Os homens
não são mais o alvo primário da epidemia
de Aids que assola o mundo. Dos portadores do HIV que têm
hoje entre 15 e 24 anos, 60% são mulheres, alerta um
relatório da ONU. Pior: nessa faixa etária,
elas têm, em média, três vezes mais chance
do que eles de serem contaminadas, diz o documento. E a principal
forma de infecção é o sexo heterossexual.
O estudo, preparado pelo Unifem (Fundo de Desenvolvimento
das Nações Unidas para as Mulheres), será
divulgado hoje na 15ª Conferência Mundial de Aids,
em Bancoc (Tailândia) e foi obtido antecipadamente com
exclusividade no Brasil pela Folha.
Nele, são discutidas as principais causas e conseqüências
de a proporção de mulheres sexualmente ativas
(entre 15 e 49 anos) infectadas no mundo ter subido em oito
das dez regiões pesquisadas entre 2001 e 2003 e chegado
a 48%. Em 19 anos, foi um salto de 13 pontos.

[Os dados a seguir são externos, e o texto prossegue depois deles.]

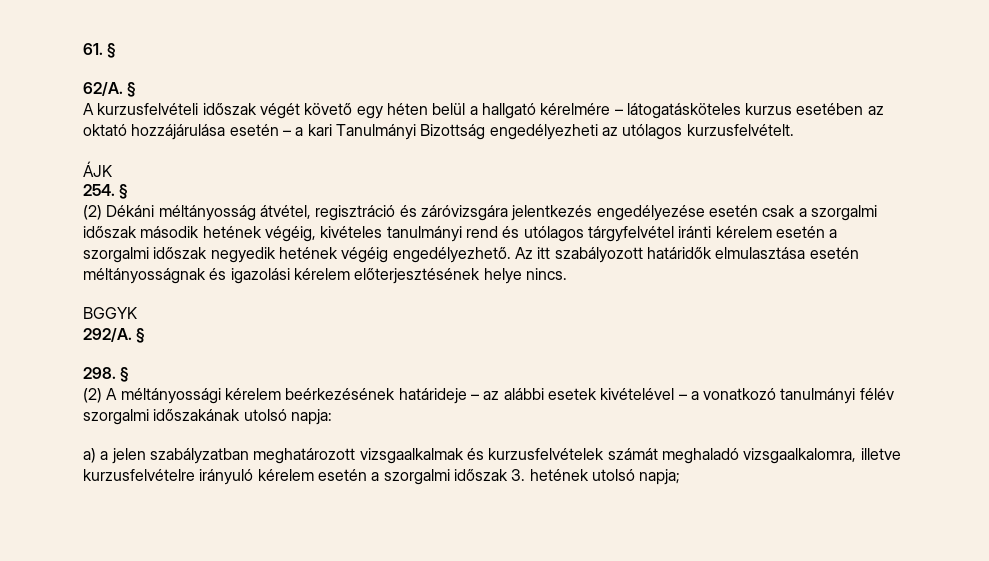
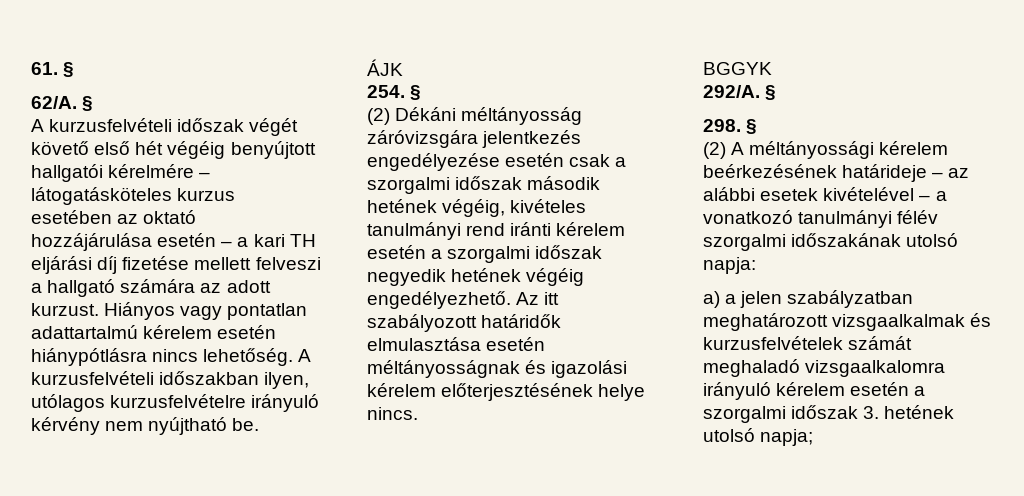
[356,103,536,119] egy héten belül a hallgató -> [94,141,316,159] [31,164,103,182] első hét végéig benyújtott hallgatói
[335,124,794,140] Tanulmányi Bizottság engedélyezheti az utólagos kurzusfelvételt. -> [289,234,316,247] [31,256,321,274] [31,279,271,297] [31,302,308,320] [31,325,277,339] [31,348,312,366] [31,371,310,389] [31,394,320,412] [31,417,260,435] TH eljárási díj fizetése mellett felveszi a hallgató számára az adott kurzust. Hiányos vagy pontatlan adattartalmú kérelem esetén hiánypótlásra nincs lehetőség. A kurzusfelvételi időszakban ilyen, utólagos kurzusfelvételre irányuló kérvény nem nyújtható be.
[259,205,417,221] átvétel, regisztráció és -> (583, 116) none
[502,226,674,242] és utólagos tárgyfelvétel -> (506, 229) none
[743,448,901,464] [83,469,195,481] vizsgaalkalomra, illetve kurzusfelvételre -> [805,360,946,377] vizsgaalkalomra

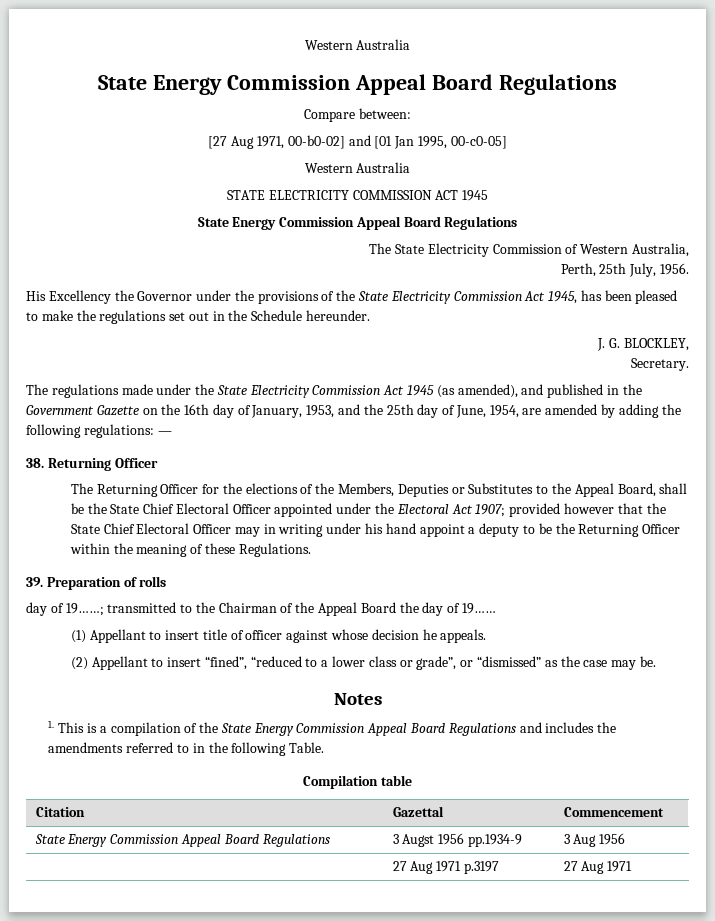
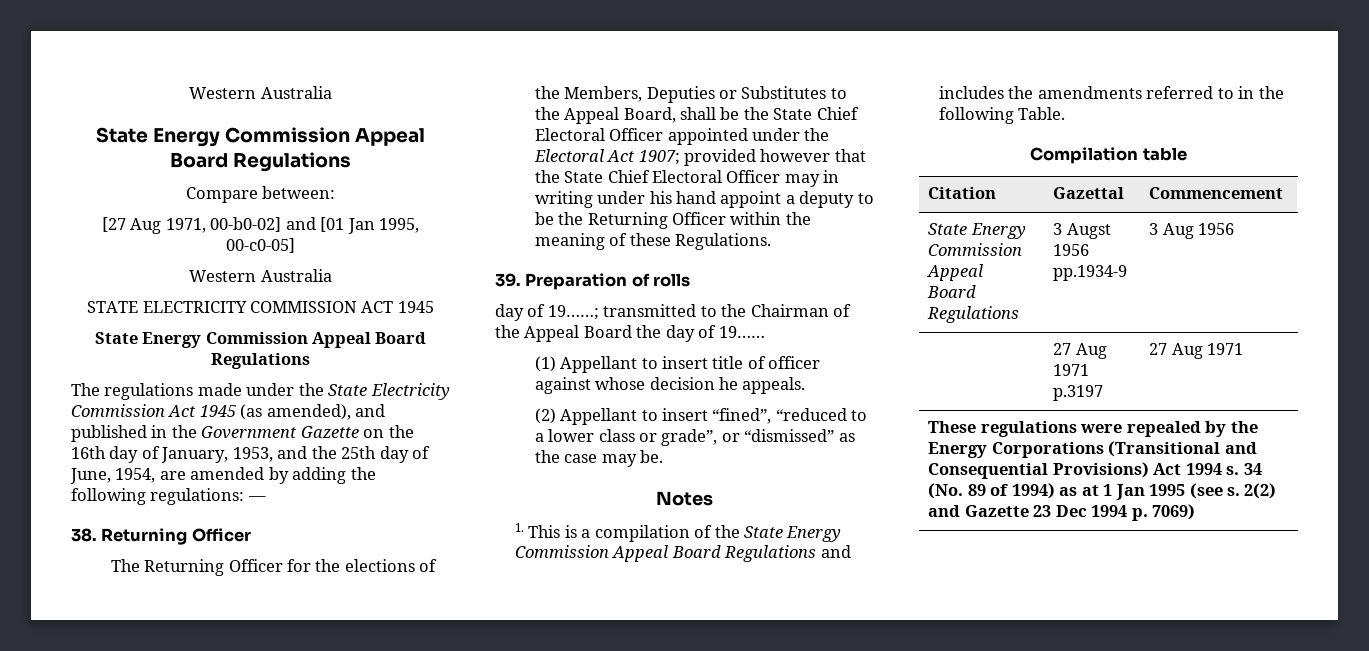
[369,243,689,257] [560,263,689,277] [26,290,678,304] [26,310,371,324] [597,338,689,351] [631,358,689,371] // The State Electricity Commission of Western Australia, // Perth, 25th July, 1956. // His Excellency the Governor under the provisions of the State Electricity Commission Act 1945, has been pleased to make the regulations set out in the Schedule hereunder. // J. G. BLOCKLEY, // Secretary. -> (310, 361) none
(633, 866) none -> [928,421,1258,437] [928,441,1257,458] [928,462,1262,479] [928,483,1277,500] [928,504,1196,521] // These regulations were repealed by the Energy Corporations (Transitional and Consequential Provisions) Act 1994 s. 34 (No. 89 of 1994) as at 1 Jan 1995 (see s. 2(2) and Gazette 23 Dec 1994 p. 7069)

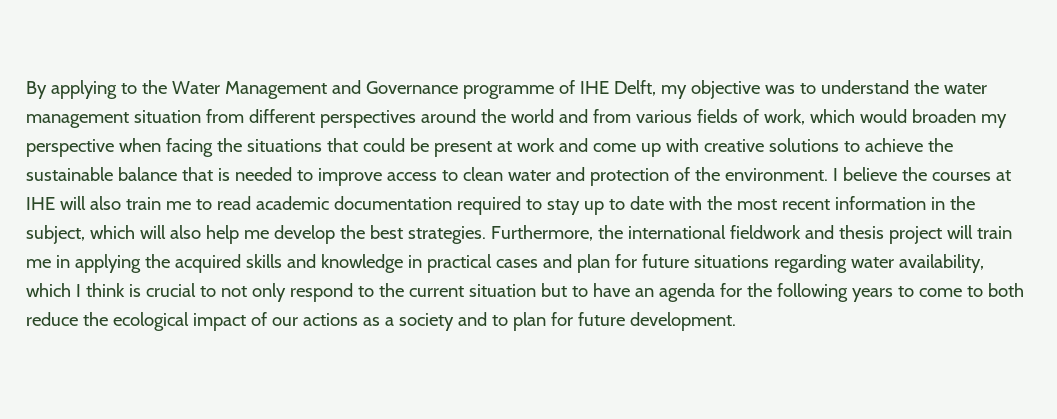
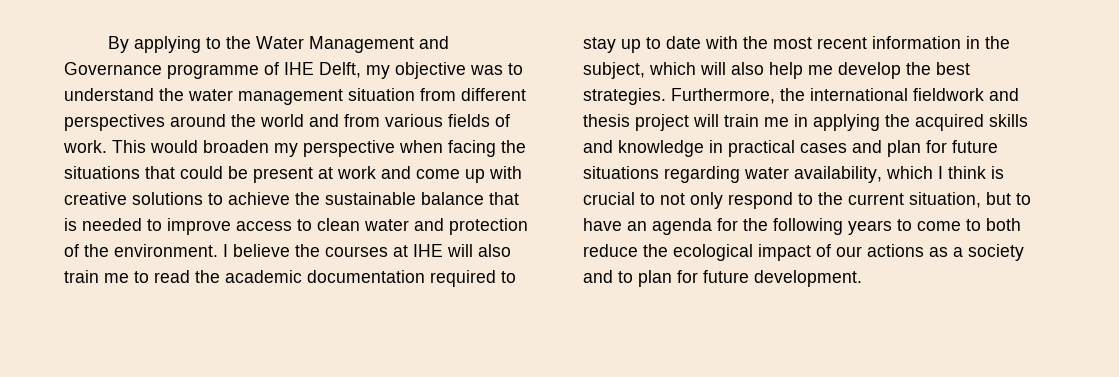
[763,109,855,125] work, which -> [63,140,146,153] work. This
(251, 203) none -> [195,270,220,283] the
[468,284,536,297] situation -> [909,192,981,208] situation,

A proporção só não subiu na África
Subsaariana -que concentra mais da metade dos casos do mundo
e onde as mulheres já perfazem 57% da população
vivendo com Aids-, no norte da África e no Oriente
Médio.
O mapa traçado pelo Unifem mostra que a fração
feminina de infectados pelo HIV cresce de acordo com o grau
de pobreza e desenvolvimento da região. Enquanto na
África Subsaariana elas são 57% dos infectados,
na América do Norte e na Europa ocidental são
cerca de 25%, e na Oceania, 20%. Já as latino-americanas
são 36% em sua região. Os números do
relatório foram obtidos por outras agências da
ONU, como a Unaids, ou provêm de governos e de ONGs
reputadas.
Violência e desinformação
Os maiores impulsos para esse salto, diz o Unifem, vêm
da violência sexual e da falta de informação
-entra aí a defasagem educacional da população
feminina em boa parte do mundo. Uma pesquisa citada no relatório
infere que 700 mil casos de infecção de jovens
adultos seriam evitados por ano se todas as crianças
tivessem educação primária completa.
Há, ainda, o problema cultural: enquanto em muitos
lugares é socialmente aceito que o homem tenha várias
parceiras, a mulher tem de se manter fiel e abdicar do preservativo
com seu parceiro. A cultura do silêncio, diz o estudo,
é um dos maiores aliados do vírus.
Porque as mulheres têm menos direitos e poder do que
os homens em boa parte do globo, elas estão menos aptas
a negociar a prática segura de sexo. A pobreza, por
sua vez, tem maior efeito em termos de disseminação
da Aids sobre a população feminina, pois estimula
o tráfico de mulheres e tende a empurrar mais delas
para a prostituição. Em lugares como a África
do Sul, é comum que homens mais velhos assumam as despesas
de uma ou mais jovens em troca de favores sexuais.
Outro fator que tem contribuído para disseminar o
vírus em ritmo acelerado entre elas é o fato
de, cada vez mais, o estupro sistemático se tornar
arma de guerra. Durante o genocídio em Ruanda (1994),
centenas de milhares de mulheres foram estupradas, muitas
por portadores do HIV.
A violência doméstica também segue preocupante:
estudos citados no relatório indicam que, dependendo
do lugar no mundo, de 10% a 69% das mulheres são vítimas.
Espancadas e humilhadas, muitas temem pedir que seus parceiros
abandonem um comportamento sexual promíscuo ou usem
preservativo, criando um círculo vicioso, já
que, uma vez infectadas, elas passam a ser espancadas ou são
abandonadas. Sem romper o ciclo, enfatiza o Unifem, será
impossível conter o vírus.
Impacto desigual
As mulheres também são, segundo o relatório,
as mais prejudicadas pelo crescimento da epidemia de Aids.
Em 90% dos casos, são elas que assumem a tarefa de
cuidar de parentes contaminados ou de crianças que
se tornam órfãs por causa da Aids. Meninas e
adolescentes, em muitos lugares, são as primeiras a
serem tiradas da escola para cumprir a função.
Sem educação, acabam colaborando para a propagação
do vírus. Sem rendimentos e economicamente dependentes
do homens, ficam mais suscetíveis à infecção,
pois dependem deles para comprar preservativos e acabam sofrendo
mais abusos.
A solução proposta pelo Unifem é garantir
que as mulheres, sobretudo as adolescentes, tenham conhecimento
e meios para evitar a infecção. Hoje, só
20% das mulheres que precisam de acesso a serviços
de prevenção os têm.
Um bom caminho, sugere o relatório, é fomentar
os direitos femininos, instituir a tolerância zero para
a violência contra a mulher, estimular a igualdade de
direitos e apoiar as entidades anti-Aids geridas por mulheres.